Lideranças evangélicas apostam na indicação de Jorge Messias para reforçar o “bloco conservador” do Supremo Tribunal Federal (STF) – e, assim, impedir o avanço do que chamam de “pauta de costumes”, como a descriminalização do aborto até a 12ª semana de gestação, o uso de banheiro por transexuais e a proibição da presença de crianças e adolescentes em paradas do orgulho LGBTQIA+.
Caso supere a resistência no Senado e obtenha os 41 votos necessários para confirmar a sua indicação, Messias ocupará a vaga aberta com a saída de Luís Roberto Barroso, que decidiu antecipar a aposentadoria no mês passado. Barroso era um dos expoentes do “bloco progressista” do STF, tendo votado no Supremo a favor da descriminalização do aborto e do porte de maconha para uso pessoal, além de ter defendido a criminalização da homofobia e da transfobia.
Para lideranças evangélicas que já se engajam nos bastidores pela aprovação de Messias, o advogado-geral da União pode se aliar a uma ala mais conservadora do STF, que incluiria Cristiano Zanin Martins, Dias Toffoli, Luiz Fux (que já disse que a Corte precisa “decidir não decidir” em casos que seriam de responsabilidade do Congresso) e os dois ministros indicados ao tribunal pelo ex-presidente Jair Bolsonaro – Kassio Nunes Marques e André Mendonça.
Esses ministros não funcionam como um bloco homogêneo que vota sempre alinhado em temas como aborto, descriminalização das drogas e pautas de interesse da comunidade LGBTQIA+. Mas são magistrados que os conservadores identificam como sendo mais alinhados a seus valores – e que são mais resistentes à interferência do Poder Judiciário em temas que seriam de competência do Congresso.

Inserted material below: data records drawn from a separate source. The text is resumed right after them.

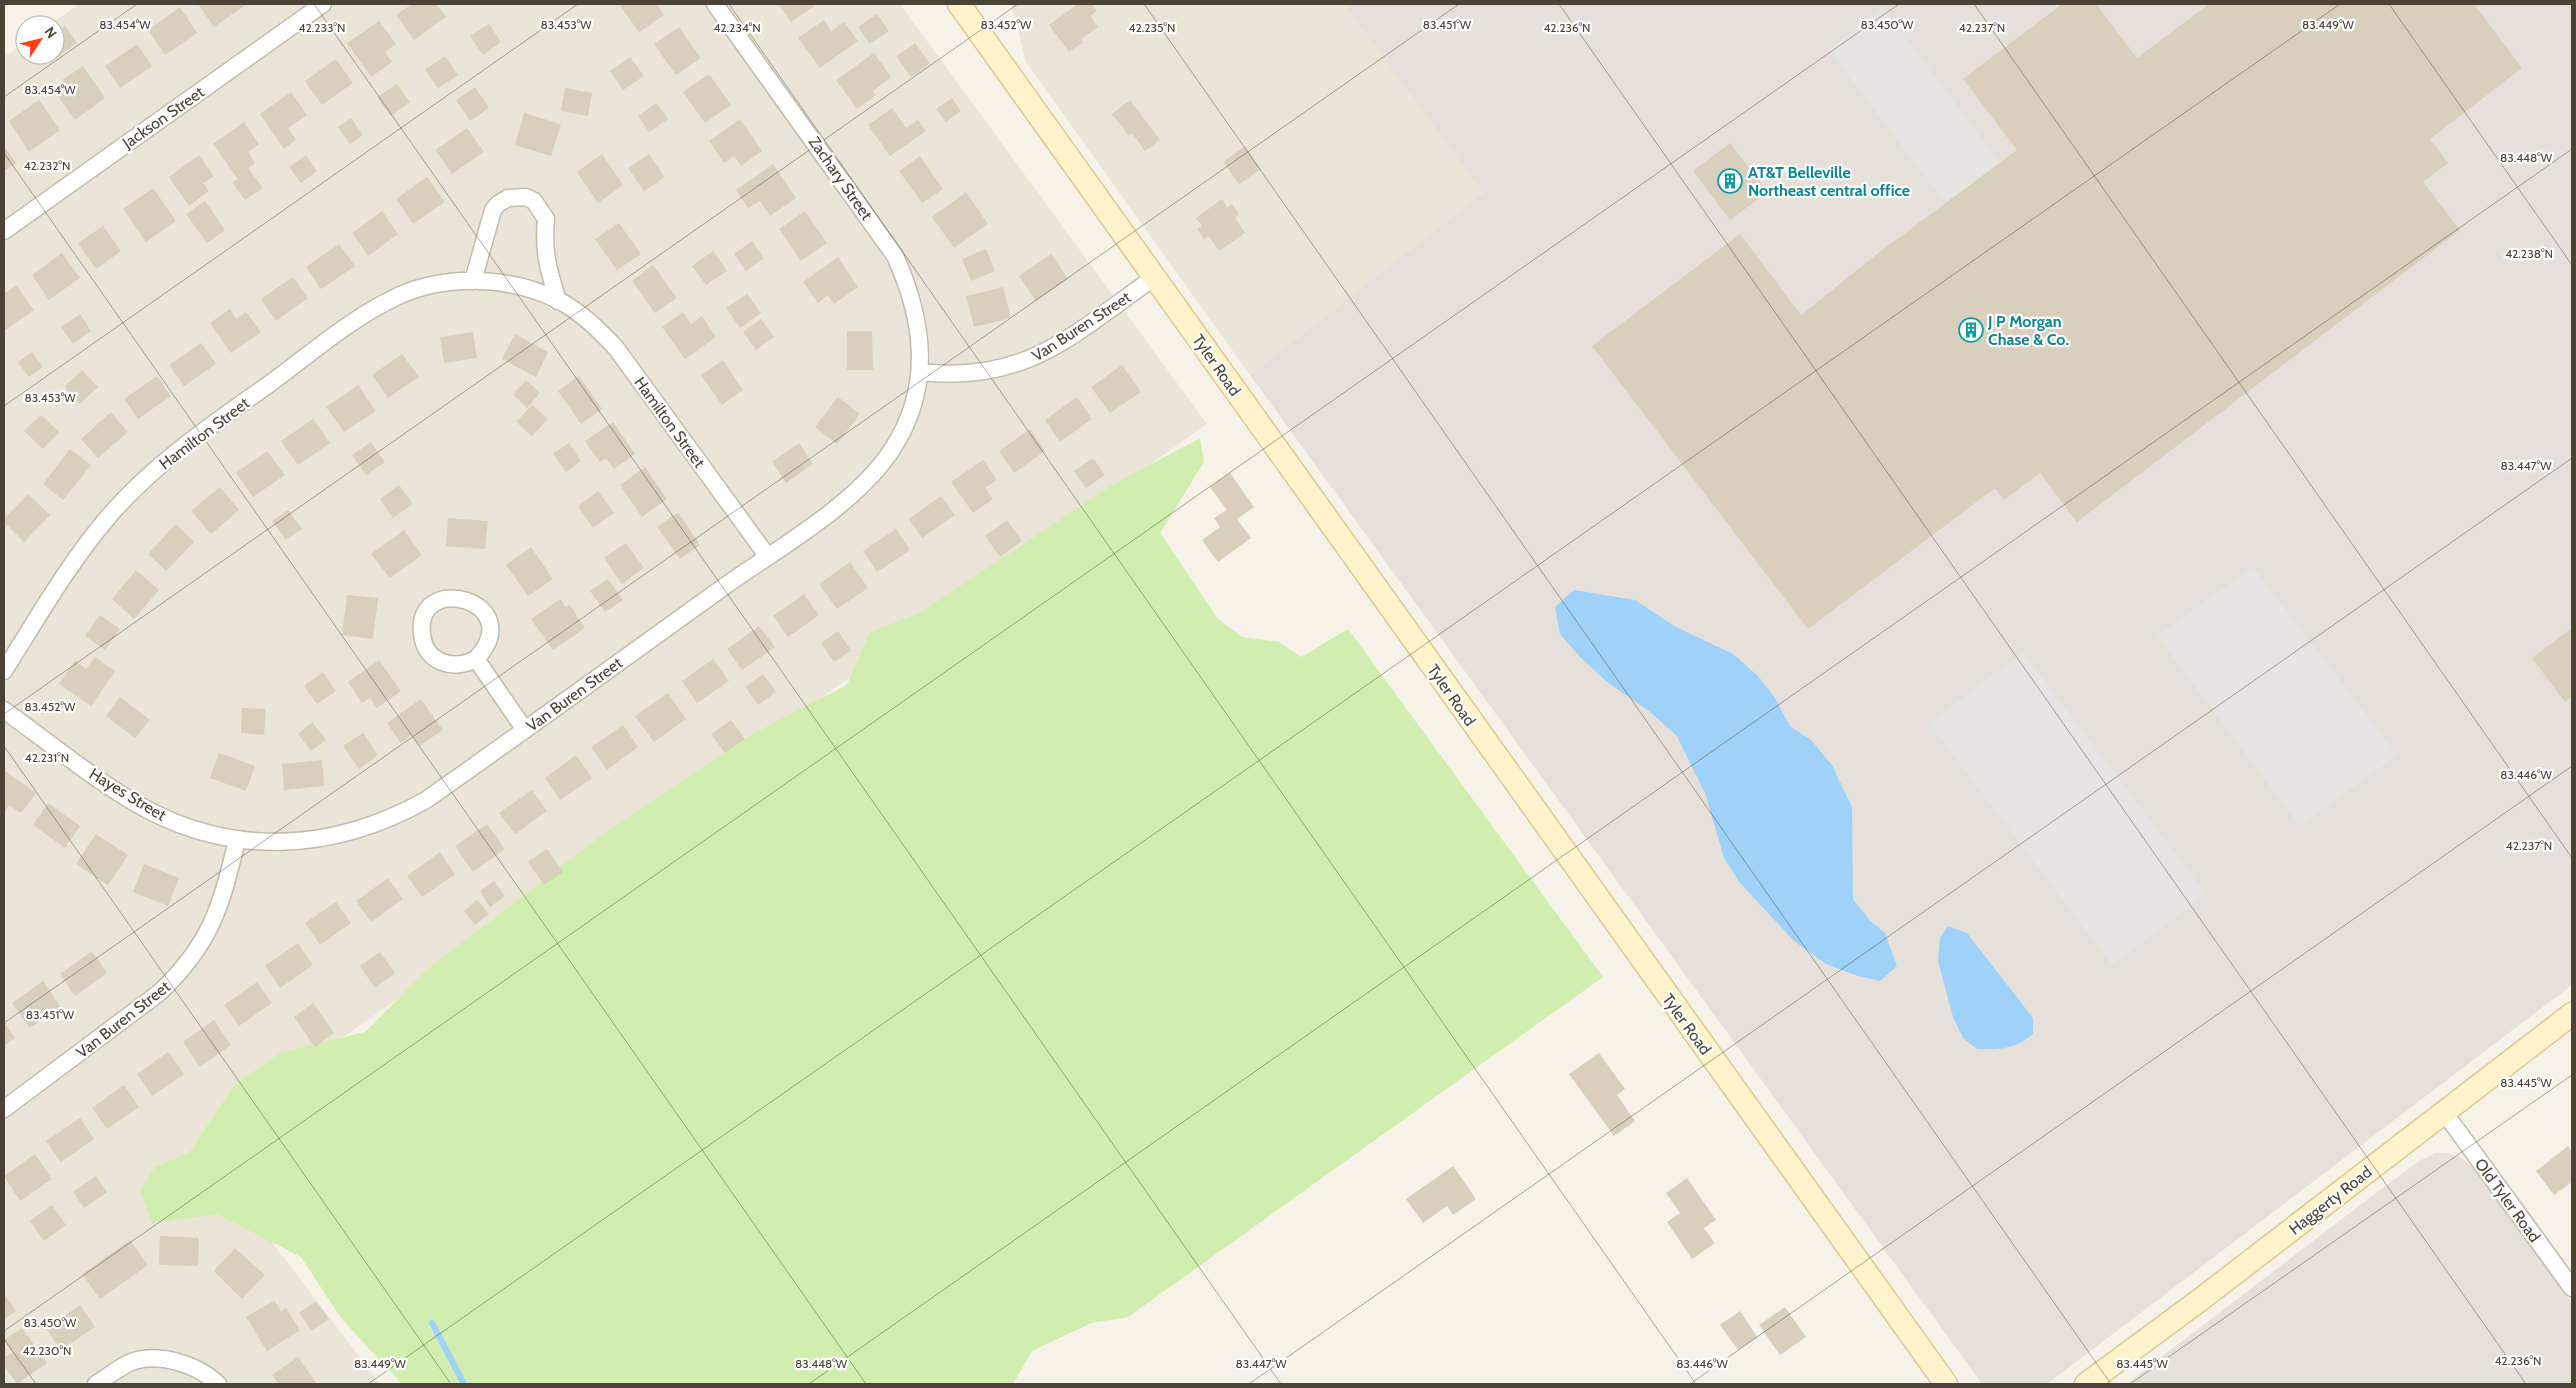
<svg xmlns="http://www.w3.org/2000/svg" width="2576" height="1388" font-family="Cabin,sans-serif">
  <style>
    .residential { fill: #eae5d6 }
    .industrial { fill: #e5e1da }
    .green { fill: #d0eeae }
    .parking { fill: #e7e5e1 }
    .water { fill: #9fd2f8 }
    .lines { fill: none; stroke-linecap: round; stroke-linejoin: round }
    .stream { stroke: #9fd2f8; stroke-width: 6 }
    .building { fill: #d9cfbd }
    .street-casing { stroke: #c3bbaa; stroke-width: 19 }
    .secondary-casing { stroke: #dbc994; stroke-width: 25 }
    .street { stroke: #fff; stroke-width: 16 }
    .secondary { stroke: #fff3ca; stroke-width: 22 }
    .ticks { fill: none; stroke: #4b4336; stroke-width: 1; stroke-opacity: 0.45 }
    .labels { text-anchor: middle; stroke-width: 4.5; stroke-linejoin: round; paint-order: stroke }
    .street-label { font-size: 16px; fill: #4b4336; stroke: #fff }
    .culture-label { font-size: 16px; font-weight: bold; fill: #0d838f; stroke: #fff; text-anchor: start }
    .ticks-label { font-size: 12px; text-anchor: middle; fill: #4b4336; stroke: #fff; stroke-width: 4.5; stroke-linejoin: round; paint-order: stroke }
  </style>
  <rect width="100%" height="100%" fill="#f6f2e9"/>
  <path class="residential" d="M79,4H900L1207,424L196,1142L380,1384H4V57L25,42V55H55V25H49Z
    M1011,4H1344L1485,193L1250,375L1026,62Z"/>
  <path class="industrial" d="M1344,4H2572V985L2047,1384H1982L1250,375L1484,193Z
    M2436,1153H2447L2460,1157L2475,1169L2572,1303V1384H2126L2376,1193L2419,1161Z"/>
  <path class="green" d="M1200,438L1204,462L1160,533L1218,619L1242,637L1279,642L1301,657L1348,629L1603,977L1128,1317L1091,1323L1032,1351L1013,1384H402L341,1318L301,1257L217,1214L152,1223L140,1191L155,1167L189,1153L235,1084L281,1053L365,1032L428,969L601,836L753,734L847,685L870,632L920,613L1111,486Z"/>
  <path class="parking" d="M1883,8L2000,163L1946,204L1829,50Z
    M2253,567L2397,755L2300,826L2157,636Z
    M2023,652L2206,894L2112,965L1929,723Z"/>
  <path class="water" d="M1574,590L1635,600L1674,626L1733,654L1758,676L1775,698L1790,726L1811,740L1832,765L1852,807L1853,899L1870,921L1885,933L1897,966L1880,981L1858,976L1826,964L1794,941L1739,882L1724,858L1705,793L1676,735L1649,711L1607,682L1579,656L1560,634L1555,607Z
    M1948,926L1967,933L2033,1018V1034C2016,1049 1999,1050 1977,1049L1963,1038L1953,1017L1938,961L1940,938Z"/>
  <g class="lines">
    <path class="stream" d="M432,1323L464,1384"/>
  </g>
  <path class="building" d="M198,4H247L214,27Z
    M412,4H436L446,17L414,40L396,15Z
    M619,4H657L664,15L639,32Z
    M778,4H812L814,6L791,22Z
    M1078,4H1092L1097,11L1090,16L1098,27L1081,39L1083,42L1069,52L1049,25Z
    M2062,4H2096L2137,58L2209,4H2474L2522,68L2430,139L2448,163L2423,182L2460,230L2077,522L2040,473L2004,500L1995,488L1808,629L1592,346L1740,234L1801,315L1877,254L2017,150L1963,79Z
    M180,7L197,33L165,55L148,30Z
    M877,14L889,31L870,44L858,27Z
    M824,20L831,31L844,22L858,41L820,68L798,38Z
    M379,21L396,44L385,52L392,62L371,77L347,43Z
    M489,24L501,42L483,55L470,36Z
    M65,26L77,43L58,57L55,53V33Z
    M679,27L701,58L676,75L654,44Z
    M915,43L930,64L911,77L896,56Z
    M137,44L152,66L120,88L105,66Z
    M874,53L891,77L873,91L876,95L857,109L836,80Z
    M445,56L458,75L438,88L425,70Z
    M630,57L644,76L623,90L610,71Z
    M336,59L353,83L322,105L305,81Z
    M83,66L105,98L75,120L56,94L67,86L62,80Z
    M709,74L731,105L705,123L683,92Z
    M397,84L410,102L391,116L377,97Z
    M475,87L489,108L470,121L456,100Z
    M565,88L592,93L588,116L561,111Z
    M291,92L307,115L288,128L296,140L284,149L260,114Z
    M952,98L961,111L946,122L936,109Z
    M39,100L60,130L29,152L9,121Z
    M1130,100L1160,140L1145,151L1132,133L1129,136L1112,114Z
    M656,103L668,119L649,132L638,116Z
    M892,108L906,128L918,120L926,131L890,156L868,125Z
    M524,113L561,124L551,156L515,145Z
    M351,118L363,135L350,144L338,127Z
    M740,119L762,151L741,166L734,156L724,163L709,141Z
    M244,122L259,144L248,152L255,163L248,168L263,188L245,200L232,182L238,179L213,144Z
    M467,128L484,152L452,174L435,150Z
    M1730,143L1768,192L1730,220L1693,171Z
    M4,146L16,163L4,171Z
    M1245,146L1261,169L1239,184L1223,162Z
    M602,154L623,185L598,203L577,172Z
    M649,154L665,177L644,191L628,168Z
    M199,155L214,176L203,183L209,191L189,206L169,177Z
    M306,155L317,171L301,183L289,167Z
    M920,156L943,189L922,203L899,171Z
    M773,164L796,198L770,216L760,201L748,208L736,190Z
    M427,177L445,202L413,224L396,199Z
    M153,188L176,221L146,242L123,209Z
    M966,192L988,224L954,248L932,217Z
    M1222,199L1227,208L1232,204L1239,214L1235,218L1245,233L1219,251L1209,236L1204,239L1197,229L1202,226L1196,218Z
    M205,201L225,230L207,243L186,214Z
    M382,211L398,234L368,256L352,233Z
    M805,211L827,243L801,261L779,229Z
    M619,223L641,254L617,270L595,239Z
    M103,226L121,251L96,269L78,243Z
    M752,241L764,258L746,271L734,254Z
    M339,244L355,266L321,289L306,267Z
    M986,249L995,271L971,281L962,259Z
    M713,251L727,271L706,285L692,266Z
    M62,253L80,278L49,300L32,275Z
    M1051,254L1068,279L1036,301L1019,276Z
    M838,257L858,287L834,304L828,295L818,303L803,282Z
    M653,265L677,298L655,313L632,281Z
    M293,277L308,298L276,321L261,299Z
    M16,285L34,310L4,331V294Z
    M1003,287L1011,318L974,327L966,296Z
    M747,294L761,313L740,328L726,308Z
    M230,309L236,319L246,312L261,332L231,353L210,323Z
    M683,312L691,324L702,316L716,337L685,359L662,327Z
    M80,314L91,331L73,344L61,327Z
    M761,319L774,337L756,350L743,332Z
    M847,331H872L873,370H847Z
    M473,332L477,358L444,363L440,337Z
    M515,334L548,352L536,377L502,359Z
    M201,343L216,364L184,386L169,365Z
    M32,352L43,367L29,377L18,362Z
    M402,354L419,377L388,398L372,375Z
    M723,360L743,390L722,405L701,375Z
    M1122,365L1141,392L1110,413L1091,387Z
    M82,370L98,387L80,404L64,387Z
    M157,376L171,396L138,419L124,399Z
    M579,376L602,409L581,424L558,391Z
    M526,380L540,393L527,408L513,394Z
    M358,385L376,411L344,432L326,407Z
    M838,397L860,414L837,444L815,427Z
    M1077,397L1092,419L1060,442L1045,420Z
    M532,405L548,419L532,436L516,422Z
    M111,412L128,432L98,458L81,439Z
    M41,415L59,432L43,449L24,431Z
    M313,419L330,443L298,465L281,441Z
    M613,422L635,454L614,469L606,458L600,462L585,441Z
    M1030,429L1045,451L1014,473L999,451Z
    M371,442L385,462L366,475L352,455Z
    M569,443L581,461L566,472L553,454Z
    M799,443L813,464L786,483L772,462Z
    M70,449L91,465L63,500L43,484Z
    M267,451L285,475L253,497L236,473Z
    M1093,458L1105,475L1086,488L1074,471Z
    M983,460L997,480L985,488L993,499L973,513L951,482Z
    M645,467L667,499L642,517L620,485Z
    M1230,473L1254,507L1237,519L1251,538L1218,562L1202,540L1220,527L1214,518L1227,510L1210,487Z
    M399,485L413,504L393,518L380,499Z
    M220,487L239,510L211,534L191,511Z
    M598,491L614,513L593,528L578,506Z
    M28,494L50,515L24,542L4,522V519Z
    M941,496L955,515L922,538L909,519Z
    M288,510L302,529L286,540L272,521Z
    M678,512L700,545L680,559L657,527Z
    M448,518L488,521L485,549L446,546Z
    M1007,520L1022,541L1000,557L985,536Z
    M176,524L194,542L166,571L148,554Z
    M896,529L910,550L877,572L863,551Z
    M404,530L422,555L390,578L371,554Z
    M626,543L644,568L622,584L604,558Z
    M531,547L553,579L528,596L506,565Z
    M850,562L868,588L837,609L819,584Z
    M136,570L159,590L134,619L112,599Z
    M608,579L623,600L605,612L590,591Z
    M804,594L819,615L788,637L773,616Z
    M347,595L378,598L373,639L342,635Z
    M560,599L566,607L570,605L585,628L553,650L531,619Z
    M100,615L120,629L105,650L85,636Z
    M759,626L775,647L742,670L727,649Z
    M2572,628V697L2565,702L2532,658Z
    M838,631L851,650L834,662L821,643Z
    M95,657L115,671L91,706L59,684L75,661L86,669Z
    M713,659L729,681L697,703L682,681Z
    M379,660L401,691L377,708L370,698L362,703L348,682Z
    M323,672L336,691L317,704L304,686Z
    M763,674L776,692L758,705L745,687Z
    M668,693L686,719L654,742L635,716Z
    M120,697L150,720L135,738L106,716Z
    M421,699L443,730L419,746L412,735L401,743L387,723Z
    M242,708L266,709L264,735L241,733Z
    M731,720L745,739L725,753L711,734Z
    M312,722L326,740L311,751L298,734Z
    M623,725L638,747L607,770L591,747Z
    M363,733L378,755L359,769L343,746Z
    M219,753L255,766L246,791L210,778Z
    M576,755L592,778L560,800L545,778Z
    M322,760L324,786L284,790L282,764Z
    M4,770L36,793L21,813L9,805L4,812Z
    M532,790L547,811L515,834L499,813Z
    M48,803L80,826L65,848L33,825Z
    M487,824L505,849L473,872L455,846Z
    M96,834L128,855L108,885L76,864Z
    M547,849L563,872L544,885L528,862Z
    M440,852L455,874L422,897L407,876Z
    M144,864L179,878L168,906L133,892Z
    M388,878L403,899L371,922L356,901Z
    M494,881L505,896L490,907L480,891Z
    M477,900L489,914L475,925L464,911Z
    M336,902L351,923L320,945L305,923Z
    M298,943L313,965L280,988L265,966Z
    M92,951L107,973L75,996L60,974Z
    M380,952L395,973L375,988L360,966Z
    M43,981L60,1006L30,1028L12,1003Z
    M257,982L272,1003L239,1026L224,1005Z
    M313,1003L334,1033L315,1047L294,1017Z
    M214,1020L231,1045L200,1067L183,1042Z
    M4,1022L15,1038L4,1046Z
    M168,1052L184,1074L152,1096L137,1074Z
    M1599,1053L1625,1089L1617,1095L1635,1121L1614,1136L1569,1074Z
    M124,1085L139,1107L107,1129L92,1108Z
    M80,1118L94,1139L61,1162L46,1141Z
    M2568,1146L2572,1152V1182L2554,1195L2536,1171Z
    M35,1154L52,1179L20,1201L4,1176Z
    M1453,1166L1476,1199L1453,1215L1447,1206L1423,1223L1406,1199Z
    M96,1176L107,1192L84,1208L73,1192Z
    M1687,1178L1716,1220L1704,1228L1715,1243L1692,1259L1667,1222L1680,1213L1666,1193Z
    M52,1205L66,1225L44,1241L30,1221Z
    M160,1236L199,1238L198,1266L159,1265Z
    M130,1240L148,1265L100,1299L82,1274Z
    M235,1248L265,1275L242,1299L214,1271Z
    M4,1293L16,1311L4,1319Z
    M274,1300L281,1311L286,1308L300,1330L267,1351L246,1317Z
    M316,1301L329,1319L312,1331L299,1313Z
    M80,1305L95,1327L61,1350L46,1329Z
    M1785,1307L1806,1337L1780,1355L1759,1325Z
    M1740,1311L1757,1337L1738,1350L1720,1325Z
    M22,1328L47,1363L17,1384L4,1365V1358L12,1353L4,1340Z
    M298,1357L317,1384H279L272,1375Z"/>
  <g class="lines">
    <g class="street-casing">
      <path id="street" d="M4,231L323,4
        M473,281L493,210L498,204L508,198L526,197L534,201L546,219C543,253 548,268 558,301
        M920,372C1027,384 1073,334 1155,277
        M476,659C453,671 425,663 422,634C414,570 530,601 476,659L525,730
        M4,671C37,619 68,564 109,516C155,463 211,425 268,385C309,355 350,319 396,297C445,274 509,276 558,300C581,312 599,330 616,348L768,557
        M4,710C48,742 91,777 137,804C231,858 333,852 426,800C527,729 628,656 729,583C782,546 858,503 893,448C933,386 924,320 895,256L715,4
        M4,1109L159,993C211,944 221,907 237,840
        M2444,1112L2572,1288
        M96,1384C107,1377 117,1369 129,1363C157,1351 197,1364 218,1384"/>
    </g>
    <g class="secondary-casing">
      <path id="secondary" d="M959,4L1946,1384
        M2086,1384L2200,1300L2572,1014"/>
    </g>
    <use href="#street" class="street"/>
    <use href="#secondary" class="secondary"/>
  </g>
  <path class="ticks" d="M314,4L1281,1384M729,4L1696,1384M1144,4L2111,1384M1559,4L2526,1384M1974,4L2572,858M2389,4L2572,265M4,97L137,4M4,153L866,1384M4,406L578,4M4,714L1018,4M4,746L451,1384M4,1023L1459,4M4,1331L1899,4M4,1339L36,1384M368,1384L2340,4M809,1384L2572,149M1249,1384L2572,458M1690,1384L2572,766M2130,1384L2572,1075M2571,1384L2572,1383"/>
  <defs>
    <g id="building-ring" transform="scale(1.25)"><circle r="9.5" fill="#fff" stroke="#0f9aa8" stroke-width="1.5"/><path d="M-4-6H4V6H1V3H-1V6H-4ZM-2.5-4.3h1.7v1.8h-1.7ZM.8-4.3h1.7v1.8H.8ZM-2.5-1h1.7V.8h-1.7ZM.8-1h1.7V.8H.8Z" fill="#0f9aa8"/></g>
  </defs>
  <g fill-rule="evenodd">
    <use href="#building-ring" x="1730" y="181"/>
    <use href="#building-ring" x="1971" y="330"/>
  </g>
  <g class="labels">
    <g class="street-label">
      <text transform="translate(163 117) rotate(-35)" y="6">Jackson Street</text>
      <text transform="translate(841 178) rotate(55)" y="6">Zachary Street</text>
      <text transform="translate(1081 326) rotate(-33)" y="6">Van Buren Street</text>
      <text transform="translate(1217 365) rotate(55)" y="6">Tyler Road</text>
      <text transform="translate(670 422) rotate(54)" y="6">Hamilton Street</text>
      <text transform="translate(204 433) rotate(-37)" y="6">Hamilton Street</text>
      <text transform="translate(574 694) rotate(-36)" y="6">Van Buren Street</text>
      <text transform="translate(1452 695) rotate(55)" y="6">Tyler Road</text>
      <text transform="translate(128 794) rotate(31)" y="6">Hayes Street</text>
      <text transform="translate(123 1019) rotate(-38)" y="6">Van Buren Street</text>
      <text transform="translate(1687 1024) rotate(54)" y="6">Tyler Road</text>
      <text transform="translate(2330 1200) rotate(-38)" y="6">Haggerty Road</text>
      <text transform="translate(2508 1200) rotate(54)" y="6">Old Tyler Road</text>
    </g>
    <g class="culture-label">
      <text x="1748" y="178">AT&amp;T Belleville<tspan x="1748" dy="18">Northeast central office</tspan></text>
      <text x="1988" y="327">J P Morgan<tspan x="1988" dy="18">Chase &amp; Co.</tspan></text>
    </g>
  </g>
  <g class="ticks-label">
    <text x="125" y="29">83.454°W</text>
    <text x="566" y="29">83.453°W</text>
    <text x="1006" y="29">83.452°W</text>
    <text x="1447" y="29">83.451°W</text>
    <text x="1887" y="29">83.450°W</text>
    <text x="2328" y="29">83.449°W</text>
    <text x="322" y="32">42.233°N</text>
    <text x="737" y="32">42.234°N</text>
    <text x="1152" y="32">42.235°N</text>
    <text x="1567" y="32">42.236°N</text>
    <text x="1982" y="32">42.237°N</text>
    <text x="50" y="94">83.454°W</text>
    <text x="2526" y="162">83.448°W</text>
    <text x="47" y="170">42.232°N</text>
    <text x="2529" y="258">42.238°N</text>
    <text x="50" y="402">83.453°W</text>
    <text x="2526" y="470">83.447°W</text>
    <text x="50" y="711">83.452°W</text>
    <text x="47" y="762">42.231°N</text>
    <text x="2526" y="779">83.446°W</text>
    <text x="2529" y="850">42.237°N</text>
    <text x="50" y="1019">83.451°W</text>
    <text x="2526" y="1087">83.445°W</text>
    <text x="50" y="1327">83.450°W</text>
    <text x="47" y="1355">42.230°N</text>
    <text x="2518" y="1365">42.236°N</text>
    <text x="380" y="1368">83.449°W</text>
    <text x="821" y="1368">83.448°W</text>
    <text x="1261" y="1368">83.447°W</text>
    <text x="1702" y="1368">83.446°W</text>
    <text x="2142" y="1368">83.445°W</text>
  </g>
  <rect width="2576" height="1388" fill="none" stroke="#4b4336" stroke-width="10"/>
  <g transform="translate(40 40) rotate(55)"><circle r="24" fill="#ffffff" stroke="#b7b4af"/>
  <path d="M0-4L9 19L0 12L-9 19Z" fill="#ff3f17"/>
  <text y="-8" font-size="14" font-weight="bold" text-anchor="middle" fill="#4b4336">N</text>
  </g>
</svg>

Conforme antecipou o blog, Mendonça já se comprometeu a ajudar Messias a reduzir a rejeição no Senado, principalmente na tropa de choque bolsonarista e na ala da oposição que o vê como “quadro ideológico do PT” e “homem de confiança do Lula e da Dilma”. Os dois são evangélicos – Messias é membro da Igreja Batista, enquanto Mendonça é pastor da Igreja Presbiteriana.
Apesar do lobby evangélico, um interlocutor de Messias o define como um “conservador moderado” e acredita que o ministro vai atuar “tecnicamente”. “Ele separa bem as funções de Estado da atividade religiosa. Não gosta de misturar as coisas e é contra a instrumentalização política da religião”, afirmou.
Aborto
Em junho de 2024, a AGU enviou ao Supremo um parecer contra uma resolução do Conselho Federal de Medicina (CFM) que proibia a utilização de uma técnica clínica (assistolia fetal) para a interrupção de gestações acima de 22 semanas decorrentes de estupro. O ministro Alexandre de Moraes atendeu a um pedido do PSOL, acabou suspendendo a norma – e pediu uma manifestação da AGU.
Mas a posição da AGU, assinada por Messias, se limitou a uma questão técnica, sem avançar no mérito: a de que a regulamentação dos procedimentos em torno do aborto legal é uma competência do Congresso, e não do conselho.
O plenário do STF até hoje não concluiu o julgamento para decidir se referenda ou não a liminar de Moraes.
“Não é possível antever uma posição conservadora de Messias a partir de sua atuação como AGU”, disse ao blog a professora da FGV Direito São Paulo Eloísa Machado. “É esperado que um ministro do STF tenha capacidade de separar crenças pessoais das posições republicanas exigidas pelo cargo, que devem ser orientadas pela lei e pela Constituição e não por crenças particulares”,
Eloísa critica o uso da expressão “pauta de costumes” para definir temas que abordam direitos humanos. “Chamar casos de direitos fundamentais (identidade, autonomia, dignidade) de ‘pauta de costumes’ é abraçar, de partida, uma posição que acha que esses temas não merecem status de direitos”, acrescentou.
Pauta espinhosa
A “ala progressista” do STF ficou reduzida recentemente com as saídas de Barroso e de Rosa Weber, os únicos dois ministros que já votaram a favor da descriminalização do aborto até aqui.
Mesmo sendo considerado pelos seus pares um ministro progressista em temas de direitos humanos, o presidente do STF, Edson Fachin, tem dado sinais de que não pretende pautar tão cedo o aborto, considerando não só a proximidade do ano eleitoral mas também a forte divisão que o tema provoca na sociedade brasileira.
Como Barroso já votou pela descriminalização do aborto, Messias não poderá se posicionar na ação do PSOL que trata o tema – mas isso não impede que ele venha a se manifestar sobre esse assunto em outros processos sobre a controvérsia.